**Data records**
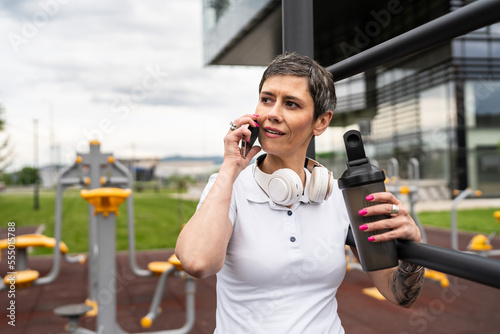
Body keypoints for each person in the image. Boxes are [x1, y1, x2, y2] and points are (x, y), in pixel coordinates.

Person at [175, 52, 424, 333]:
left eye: (291, 104)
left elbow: (399, 294)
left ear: (321, 121)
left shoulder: (336, 195)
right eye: (267, 99)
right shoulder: (227, 185)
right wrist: (230, 168)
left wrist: (412, 252)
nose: (272, 114)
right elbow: (197, 262)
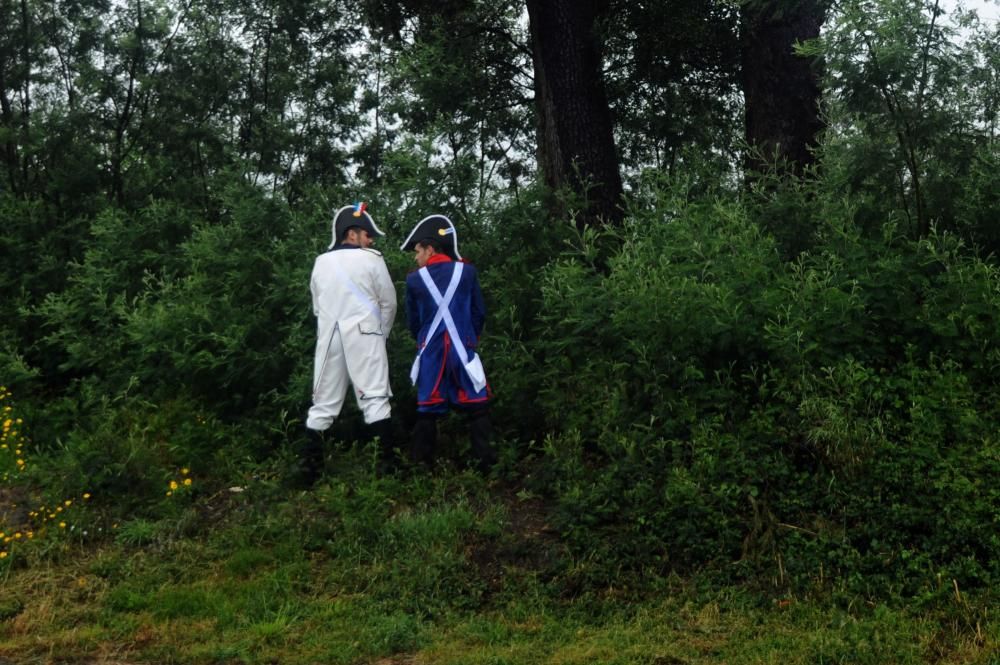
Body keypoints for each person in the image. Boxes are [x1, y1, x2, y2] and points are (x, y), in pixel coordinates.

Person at [301, 202, 398, 483]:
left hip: (329, 336)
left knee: (323, 404)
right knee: (375, 400)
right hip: (366, 336)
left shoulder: (321, 262)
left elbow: (318, 307)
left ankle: (310, 472)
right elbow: (389, 303)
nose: (370, 240)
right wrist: (380, 335)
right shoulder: (372, 259)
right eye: (367, 234)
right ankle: (385, 471)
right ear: (352, 234)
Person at [400, 214, 496, 472]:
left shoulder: (414, 280)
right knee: (477, 407)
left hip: (431, 355)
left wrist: (422, 342)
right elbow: (479, 313)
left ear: (430, 249)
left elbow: (413, 322)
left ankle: (422, 468)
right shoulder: (467, 272)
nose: (416, 257)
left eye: (418, 251)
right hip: (462, 350)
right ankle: (486, 466)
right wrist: (468, 340)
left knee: (427, 409)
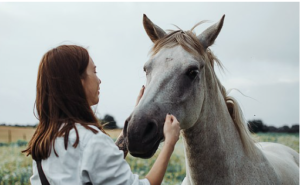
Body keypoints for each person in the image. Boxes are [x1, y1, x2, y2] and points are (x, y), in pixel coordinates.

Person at [22, 45, 181, 185]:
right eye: (94, 71)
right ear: (78, 81)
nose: (99, 80)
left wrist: (134, 113)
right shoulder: (91, 142)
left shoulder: (45, 142)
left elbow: (100, 163)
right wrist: (169, 143)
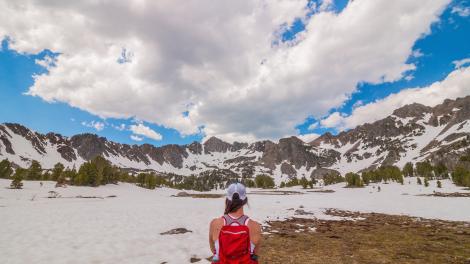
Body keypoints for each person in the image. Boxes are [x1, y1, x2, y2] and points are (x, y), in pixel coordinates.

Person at [209, 183, 262, 263]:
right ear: (245, 200)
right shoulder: (256, 226)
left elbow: (214, 250)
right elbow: (255, 254)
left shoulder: (215, 224)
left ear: (227, 199)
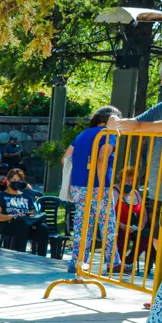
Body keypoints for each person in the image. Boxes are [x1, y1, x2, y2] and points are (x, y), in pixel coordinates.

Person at [65, 105, 121, 273]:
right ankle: (113, 262)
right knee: (107, 225)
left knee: (82, 225)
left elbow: (65, 158)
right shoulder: (109, 135)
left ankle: (77, 261)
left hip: (78, 185)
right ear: (111, 120)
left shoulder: (81, 135)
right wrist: (103, 185)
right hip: (98, 186)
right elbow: (102, 158)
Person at [0, 168, 39, 251]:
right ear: (9, 181)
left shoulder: (26, 197)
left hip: (26, 222)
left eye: (19, 180)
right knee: (21, 224)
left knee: (42, 228)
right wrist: (13, 216)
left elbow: (32, 211)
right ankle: (19, 253)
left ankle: (41, 256)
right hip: (9, 223)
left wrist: (27, 214)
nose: (17, 182)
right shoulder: (1, 196)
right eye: (14, 180)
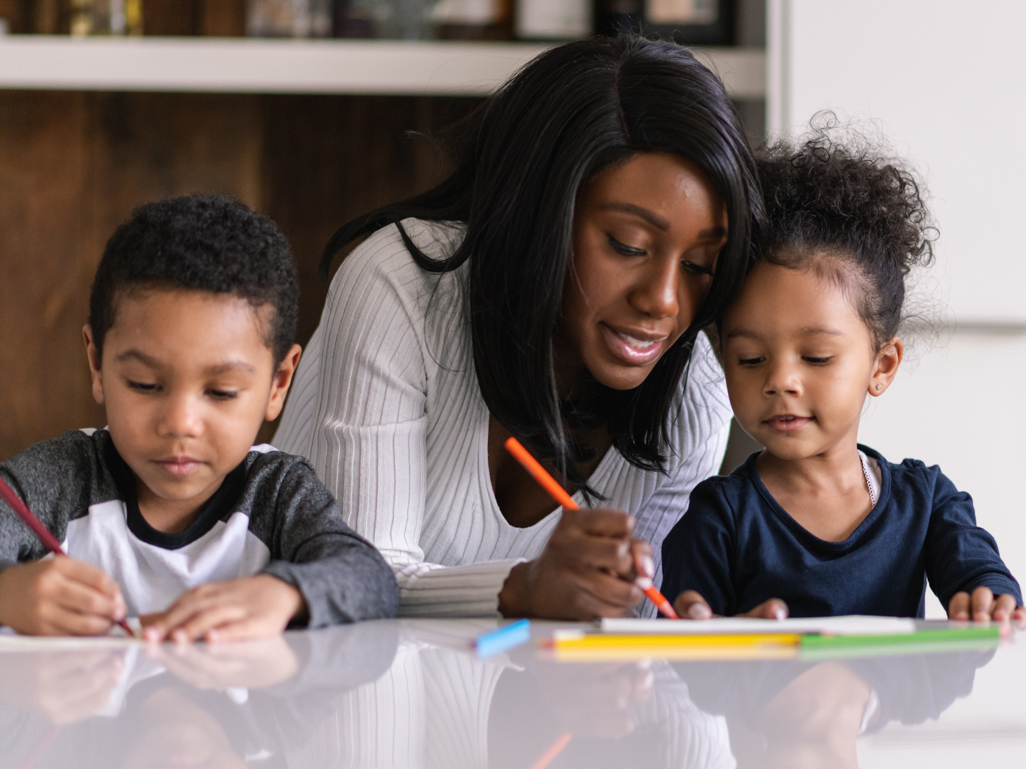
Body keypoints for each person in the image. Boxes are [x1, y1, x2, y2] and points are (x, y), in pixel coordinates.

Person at [274, 34, 766, 620]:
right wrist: (522, 591)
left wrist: (712, 655)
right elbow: (356, 581)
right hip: (297, 694)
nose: (663, 301)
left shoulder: (696, 395)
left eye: (698, 265)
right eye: (627, 245)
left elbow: (625, 630)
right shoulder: (400, 285)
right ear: (542, 210)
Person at [0, 195, 399, 640]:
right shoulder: (56, 481)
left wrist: (284, 594)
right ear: (96, 364)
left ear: (278, 384)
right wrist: (5, 594)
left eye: (221, 392)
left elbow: (372, 580)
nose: (181, 423)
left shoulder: (277, 493)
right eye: (145, 384)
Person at [662, 132, 1024, 621]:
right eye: (749, 359)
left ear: (882, 366)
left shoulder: (928, 504)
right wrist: (715, 642)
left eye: (815, 357)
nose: (781, 380)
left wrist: (988, 596)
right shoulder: (719, 518)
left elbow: (985, 579)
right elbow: (681, 657)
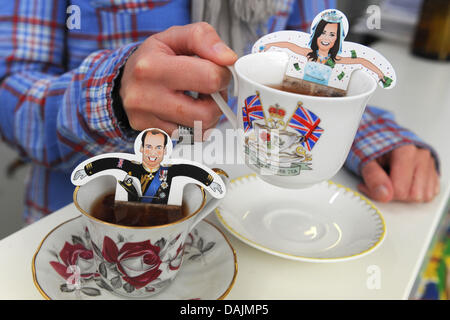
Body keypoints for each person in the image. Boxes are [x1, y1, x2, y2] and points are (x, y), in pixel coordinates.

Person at [0, 0, 440, 224]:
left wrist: (367, 131)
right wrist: (112, 95)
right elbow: (9, 90)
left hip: (256, 223)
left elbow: (316, 72)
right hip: (97, 224)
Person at [72, 129, 223, 204]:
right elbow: (110, 162)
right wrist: (86, 170)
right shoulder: (130, 166)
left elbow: (191, 170)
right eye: (149, 146)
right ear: (141, 148)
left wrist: (211, 182)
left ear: (165, 151)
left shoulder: (170, 170)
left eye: (158, 148)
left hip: (164, 219)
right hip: (128, 216)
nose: (153, 152)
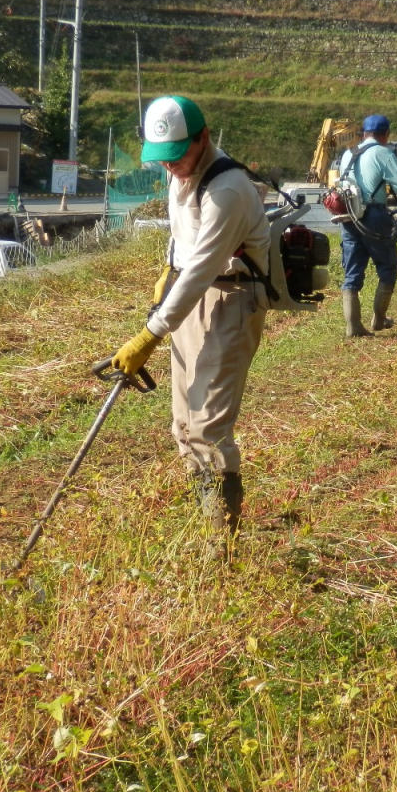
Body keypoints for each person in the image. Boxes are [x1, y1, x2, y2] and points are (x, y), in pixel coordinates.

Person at [110, 95, 271, 542]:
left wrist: (149, 335)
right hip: (193, 297)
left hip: (231, 300)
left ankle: (221, 546)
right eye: (162, 159)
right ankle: (208, 522)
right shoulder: (177, 175)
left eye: (178, 155)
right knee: (183, 423)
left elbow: (202, 267)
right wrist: (166, 275)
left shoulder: (227, 190)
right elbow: (181, 243)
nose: (171, 167)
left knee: (207, 427)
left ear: (203, 137)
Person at [336, 114, 397, 338]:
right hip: (374, 215)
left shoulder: (348, 153)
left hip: (349, 215)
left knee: (352, 271)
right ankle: (379, 319)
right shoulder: (383, 152)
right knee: (388, 266)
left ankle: (353, 326)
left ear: (364, 134)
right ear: (385, 134)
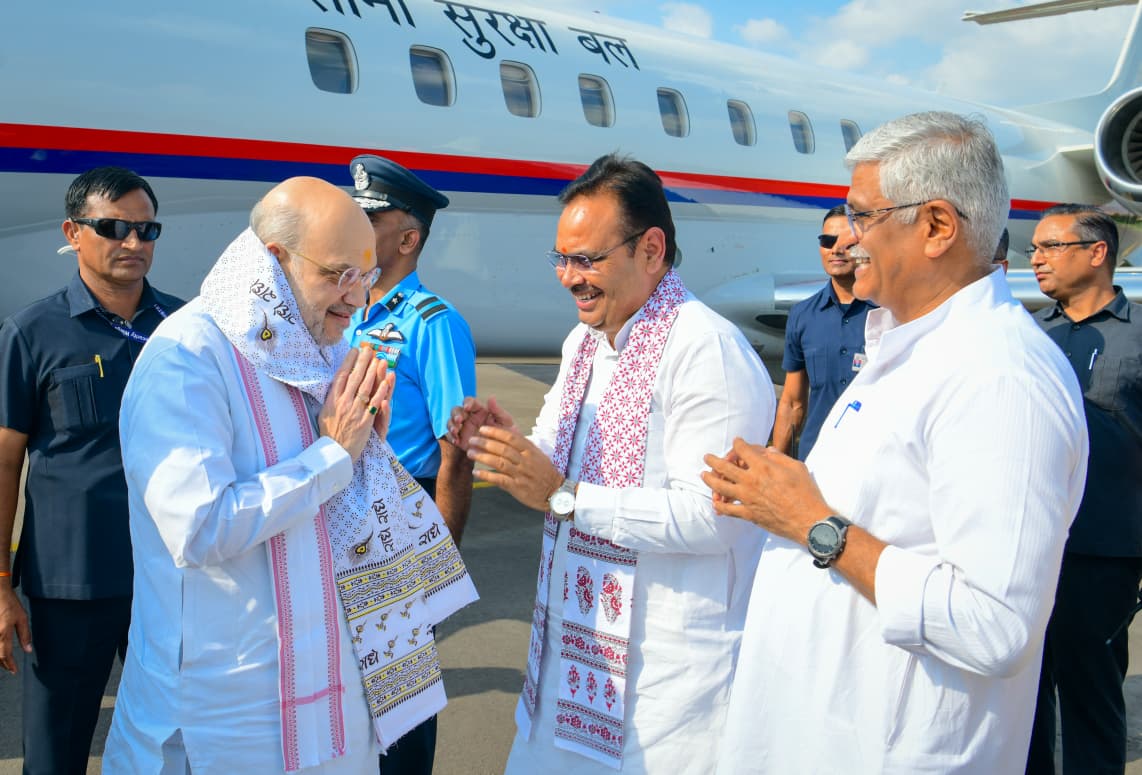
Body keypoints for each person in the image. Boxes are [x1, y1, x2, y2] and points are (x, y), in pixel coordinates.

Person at [704, 111, 1088, 773]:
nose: (845, 239)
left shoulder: (1000, 378)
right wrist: (777, 499)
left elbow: (994, 624)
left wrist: (813, 523)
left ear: (937, 226)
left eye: (861, 217)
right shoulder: (909, 346)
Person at [102, 177, 477, 773]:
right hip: (227, 721)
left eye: (363, 274)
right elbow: (199, 528)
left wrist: (366, 456)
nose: (357, 299)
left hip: (329, 709)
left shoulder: (318, 346)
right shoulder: (188, 358)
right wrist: (332, 459)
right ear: (275, 260)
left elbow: (339, 500)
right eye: (337, 275)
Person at [448, 153, 774, 772]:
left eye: (588, 259)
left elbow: (716, 517)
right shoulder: (584, 343)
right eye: (562, 260)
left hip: (666, 692)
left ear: (651, 249)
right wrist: (507, 446)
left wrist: (567, 497)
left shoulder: (706, 351)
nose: (570, 278)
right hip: (574, 663)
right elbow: (553, 462)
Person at [0, 166, 183, 774]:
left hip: (171, 579)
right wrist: (0, 585)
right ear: (73, 233)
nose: (133, 243)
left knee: (177, 745)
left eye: (145, 228)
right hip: (71, 583)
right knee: (56, 753)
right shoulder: (32, 333)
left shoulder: (185, 331)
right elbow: (4, 462)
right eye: (113, 228)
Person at [344, 154, 477, 774]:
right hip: (342, 506)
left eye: (368, 215)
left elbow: (457, 444)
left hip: (404, 511)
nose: (353, 223)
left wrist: (441, 546)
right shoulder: (346, 314)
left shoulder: (433, 324)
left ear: (407, 237)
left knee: (400, 690)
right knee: (345, 679)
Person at [1025, 204, 1142, 775]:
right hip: (1031, 546)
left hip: (1104, 551)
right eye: (1034, 249)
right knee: (1023, 704)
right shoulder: (1028, 336)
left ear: (1097, 253)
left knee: (1091, 700)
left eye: (1050, 247)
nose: (1036, 259)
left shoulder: (1139, 335)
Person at [772, 205, 876, 460]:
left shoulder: (890, 314)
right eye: (828, 241)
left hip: (872, 459)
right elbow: (792, 402)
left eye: (846, 242)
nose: (836, 249)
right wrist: (777, 462)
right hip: (817, 460)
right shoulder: (803, 316)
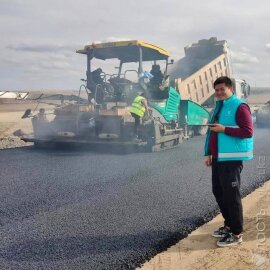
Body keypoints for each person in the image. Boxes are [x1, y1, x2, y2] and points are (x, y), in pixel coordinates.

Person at [204, 76, 253, 247]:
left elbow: (248, 131)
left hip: (231, 159)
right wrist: (208, 153)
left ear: (230, 89)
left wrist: (224, 129)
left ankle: (237, 233)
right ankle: (229, 224)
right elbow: (211, 132)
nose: (219, 93)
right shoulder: (219, 106)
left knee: (232, 196)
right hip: (218, 157)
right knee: (218, 191)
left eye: (222, 89)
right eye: (216, 90)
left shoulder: (240, 106)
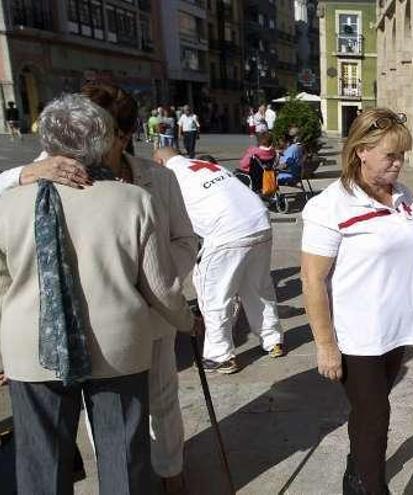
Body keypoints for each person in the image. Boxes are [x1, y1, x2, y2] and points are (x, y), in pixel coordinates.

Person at [0, 83, 199, 493]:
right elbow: (160, 286)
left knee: (40, 462)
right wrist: (185, 318)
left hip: (30, 345)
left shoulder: (9, 202)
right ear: (104, 138)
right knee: (124, 457)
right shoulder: (130, 201)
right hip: (118, 346)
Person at [301, 108, 413, 495]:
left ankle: (356, 473)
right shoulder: (332, 205)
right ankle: (369, 487)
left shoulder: (405, 196)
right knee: (376, 415)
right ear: (361, 150)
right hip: (358, 336)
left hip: (397, 330)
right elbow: (312, 279)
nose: (399, 164)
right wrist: (326, 346)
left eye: (402, 155)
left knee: (368, 411)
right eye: (391, 155)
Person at [154, 148, 286, 374]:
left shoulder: (168, 176)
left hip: (226, 232)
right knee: (258, 287)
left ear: (159, 161)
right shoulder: (206, 166)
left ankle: (220, 356)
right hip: (259, 222)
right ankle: (273, 340)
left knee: (213, 294)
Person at [239, 131, 278, 195]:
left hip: (255, 178)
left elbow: (243, 164)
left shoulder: (253, 152)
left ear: (259, 141)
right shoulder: (273, 152)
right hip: (268, 177)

**What to work on**
Because only one stretch of the records is wanted, please output the lines from the one holding "right knee: (345, 679)" through the one holding "right wrist: (208, 153)" exactly, both included, and leave every picture out.

**Output for this exercise**
right knee: (345, 679)
Person at [1025, 204, 1142, 775]:
right hip: (1031, 546)
left hip: (1104, 551)
right eye: (1034, 249)
right knee: (1023, 704)
right shoulder: (1028, 336)
left ear: (1097, 253)
left knee: (1091, 700)
left eye: (1050, 247)
nose: (1036, 259)
left shoulder: (1139, 335)
Person at [772, 205, 876, 460]:
left shoulder: (890, 314)
right eye: (828, 241)
left hip: (872, 459)
right elbow: (792, 402)
left eye: (846, 242)
nose: (836, 249)
right wrist: (777, 462)
right hip: (817, 460)
right shoulder: (803, 316)
Body keypoints for each person in the image. Boxes are [x1, y1, x2, y2] and points are (x, y), in pixel coordinates.

Person at [204, 76, 253, 247]:
left elbow: (248, 131)
left hip: (231, 159)
right wrist: (208, 153)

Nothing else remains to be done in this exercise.